Posłowie SLD: rzecznik partii Dariusz Joński i Cezary Olejniczak zadeklarowali w środę wsparcie dla zmian proponowanych przez PO i PSL, mimo że mają wątpliwości co do intencji koalicji. "PO i PSL robią skok na Lasy Państwowe - w zeszłym tygodniu przegłosowana została ustawa, na mocy której w ciągu dwóch lat Lasy Państwowe muszą wpłacić do budżetu państwa prawie 1,6 mld złotych. (...) Teraz komunikują, że chcą zmienić konstytucję; zapisać, by nie było prywatyzacji Lasów Państwowych. Chcą oczywiście odwrócić uwagę od tego wszystkiego, co już zrobili" - ocenił Joński na środowej konferencji prasowej. Zadeklarował jednak, że SLD poprze propozycję Platformy i Stronnictwa.
Również Twój Ruch zapowiada poparcie projektu PO-PSL. Rzecznik partii Andrzej Rozenek powiedział w środę na konferencji prasowej, że każda zmiana, która ma na celu ochronę Lasów Państwowych przed prywatyzacją i "rozgrabieniem", ma poparcie jego partii. Jak ocenił, do takiej zmiany powinno dojść wcześniej, jeszcze przed decyzją o zabraniu pieniędzy Lasom Państwowym. "Dobra zmiana, chociaż za późno" - podkreślił Rozenek.
Lider SP Zbigniew Ziobro zadeklarował na środowej konferencji w Sejmie, że jego klub jest gotów poprzeć proponowane przez PO i PSL zmiany w konstytucji. "Lasy to dobro wszystkich Polaków, które nie powinno zostać sprywatyzowane, by nie powiedzieć nawet: rozkradzione" - podkreślił.
Ziobro zastrzegł, że w zamian za poparcie koalicyjnego projektu, SP oczekuje, że PO i PSL poprą przygotowany przez SP projekt zmiany konstytucji likwidujący immunitety, m.in. poselski i sędziowski. Zapowiedział, że w czwartek SP wyśle swój projekt do klubu PO.
Obaj chcieliby, aby projekt trafił do Sejmu jeszcze w lutym. Zmiany w konstytucji w sprawie Lasów zapowiadał w styczniu premier Donald Tusk.

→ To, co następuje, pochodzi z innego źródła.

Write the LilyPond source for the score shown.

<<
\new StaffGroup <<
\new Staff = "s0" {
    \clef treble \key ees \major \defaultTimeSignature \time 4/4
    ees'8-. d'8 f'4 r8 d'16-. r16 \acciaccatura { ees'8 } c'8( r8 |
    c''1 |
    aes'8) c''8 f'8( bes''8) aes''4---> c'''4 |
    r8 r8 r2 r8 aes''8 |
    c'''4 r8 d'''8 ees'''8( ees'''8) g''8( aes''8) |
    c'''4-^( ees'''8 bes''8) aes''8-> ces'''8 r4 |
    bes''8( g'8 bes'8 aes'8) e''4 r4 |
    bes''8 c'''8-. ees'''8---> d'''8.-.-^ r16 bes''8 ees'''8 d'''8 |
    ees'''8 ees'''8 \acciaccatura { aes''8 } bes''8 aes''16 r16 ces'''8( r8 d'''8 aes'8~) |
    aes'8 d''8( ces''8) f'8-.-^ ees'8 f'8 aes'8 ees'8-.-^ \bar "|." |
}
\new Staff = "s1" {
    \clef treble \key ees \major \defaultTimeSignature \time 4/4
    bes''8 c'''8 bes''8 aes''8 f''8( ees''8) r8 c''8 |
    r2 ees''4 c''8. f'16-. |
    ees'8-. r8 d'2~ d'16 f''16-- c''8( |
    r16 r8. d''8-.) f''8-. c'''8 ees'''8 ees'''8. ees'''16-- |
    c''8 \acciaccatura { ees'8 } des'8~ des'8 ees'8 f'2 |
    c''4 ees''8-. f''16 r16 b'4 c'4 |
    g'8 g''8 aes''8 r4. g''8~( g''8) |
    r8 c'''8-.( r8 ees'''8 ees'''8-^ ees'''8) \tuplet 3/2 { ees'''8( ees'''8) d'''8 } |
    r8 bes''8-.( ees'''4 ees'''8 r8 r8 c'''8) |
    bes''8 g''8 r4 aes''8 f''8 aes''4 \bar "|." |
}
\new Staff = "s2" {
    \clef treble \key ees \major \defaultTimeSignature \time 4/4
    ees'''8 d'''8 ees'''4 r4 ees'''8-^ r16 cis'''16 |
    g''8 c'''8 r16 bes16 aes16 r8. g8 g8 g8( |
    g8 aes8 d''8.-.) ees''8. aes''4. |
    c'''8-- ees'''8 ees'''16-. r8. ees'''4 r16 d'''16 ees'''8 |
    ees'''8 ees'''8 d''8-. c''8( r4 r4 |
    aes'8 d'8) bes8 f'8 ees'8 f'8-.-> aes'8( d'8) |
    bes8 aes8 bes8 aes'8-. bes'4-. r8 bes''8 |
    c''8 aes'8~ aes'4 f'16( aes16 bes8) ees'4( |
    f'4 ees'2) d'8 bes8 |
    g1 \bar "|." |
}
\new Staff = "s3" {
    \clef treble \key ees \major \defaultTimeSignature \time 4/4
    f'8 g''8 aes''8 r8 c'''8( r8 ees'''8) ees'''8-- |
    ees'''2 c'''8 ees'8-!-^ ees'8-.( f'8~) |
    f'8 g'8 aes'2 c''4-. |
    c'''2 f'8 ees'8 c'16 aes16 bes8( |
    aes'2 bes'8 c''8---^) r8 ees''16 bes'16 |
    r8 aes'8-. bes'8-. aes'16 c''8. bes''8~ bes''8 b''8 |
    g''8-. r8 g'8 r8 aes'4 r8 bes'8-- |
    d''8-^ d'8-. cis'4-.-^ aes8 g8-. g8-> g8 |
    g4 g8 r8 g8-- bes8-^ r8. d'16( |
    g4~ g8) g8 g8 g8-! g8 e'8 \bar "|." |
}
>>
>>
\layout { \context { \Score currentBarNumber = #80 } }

Zgodnie z art. 235 konstytucji projekt ustawy o zmianie konstytucji może przedłożyć co najmniej 1/5 ustawowej liczby posłów, Senat lub prezydent. Zmiana konstytucji następuje w drodze ustawy uchwalonej w jednakowym brzmieniu przez Sejm i następnie w terminie nie dłuższym niż 60 dni przez Senat. Ustawę o zmianie konstytucji uchwala Sejm większością co najmniej 2/3 głosów w obecności co najmniej połowy ustawowej liczby posłów oraz Senat bezwzględną większością głosów w obecności co najmniej połowy ustawowej liczby senatorów.